I'm very lucky that my first experience of being led in an organisation was by a really good leader. It was all about open communication and taking a genuine interest in what other people think. He used to say it was his job to think and he needed time to do that. He would carve time out of his diary and protect it at all costs and that's one thing that I haven't quite got the hang of yet. As a leader, if you don't take time out to think and reflect on what's working, you're not going to do your job as well as you could.

There is definitely something to be said about honest and open leadership. I did a blog recently for Third Sector about mental health and gave my account and experience of panic attacks. In my early twenties I barely left the house for three years. I did think twice about sharing that because I didn't want it to have a negative impact on NAVCA, but I think it is important to be honest and have those discussions. Mandy Johnson did a brilliant blog about imposter syndrome, which we all have!

There's a different model of leadership that isn't just about following 'me', although you do need some of that too. It's about striking the right balance.

You have to be able to give your team and the people around you confidence, a sense of security and the understanding that you have everything under control. You don't want your team to waste time and energy worrying about things when they don't need to. Equally, especially in collaborative teams, if I'm not able to be open and honest I can't get the support I need (if I'm having sleepless nights about an event I want to be able to share that!). It puts the team in a position of not being able to tell you things if you aren't sharing with them. Getting that emotional intelligence right is really hard, but something you need to always be aware of. Protecting yourself and getting the work-life balance right is a hugely important part of being a good leader too.

Much of your team aren't based from the same geographical location and flexible/homeworking is becoming more and more common. What is the secret to building a loyal, happy team of remote workers?

I made a really clear, strategic decision the day I found out I had got the job at NAVCA that I would be recruiting a team that was mobile, flexible and not office-based.
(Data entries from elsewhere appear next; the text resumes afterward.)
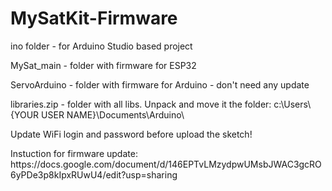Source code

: # MySatKit-Firmware
<p>ino folder - for Arduino Studio based project
<p>MySat_main - folder with firmware for ESP32
<p>ServoArduino - folder with firmware for Arduino - don't need any update 
<p>libraries.zip - folder with all libs. Unpack and move it the folder: c:\Users\{YOUR USER NAME}\Documents\Arduino\
<p>Update WiFi login and password before upload the sketch!
<p>Instuction for firmware update: https://docs.google.com/document/d/146EPTvLMzydpwUMsbJWAC3gcRO6yPDe3p8kIpxRUwU4/edit?usp=sharing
We are a national body and we need to be able to get around easily. I also knew that would create a different dynamic. If you going to have one member of the team working remotely, it is much easier to have everyone doing the same thing. It really opened up the opportunity to make sure we got the best possible candidates because we weren't restricted by location and that really paid off.

If you have the luxury of starting virtually from scratch as I did, you are recruiting people from the start who know they will be working this way when they apply for the job. They therefore have a desire and willingness to work this way. You have to literally equip them with the right tools for the job, which may mean making an investment. You also have to equip them with the right knowledge and understanding.

It is important to spend time early on talking and listening with a thorough induction because they will not be in the office to ask questions further down the line. You have to be really clear about what you are asking them to achieve. Regular one-to-ones and appraisals are crucial too to make sure people know they are heading in the right direction. I have yet never worked with anyone who wasn't interested in coming to work to do a good job. People will always want to do a good job given the right opportunity.

Giving people a sense of the shared goals and vision is important. What is your individual role and where does that fit into the wider team? Going back to the honest piece, I need to be clear about my role too. Something I am just starting to work through is getting the team to a point where I am not the hub of the team with everyone linking into me. I am working quite actively on the team becoming truly collaborative and inter-dependent so that they are having relationships with one another, as well as with me. The thinking being that the whole is greater than the sum of its parts. I'm not always going to be around and it isn't an effective use of our time for me to lead on everything.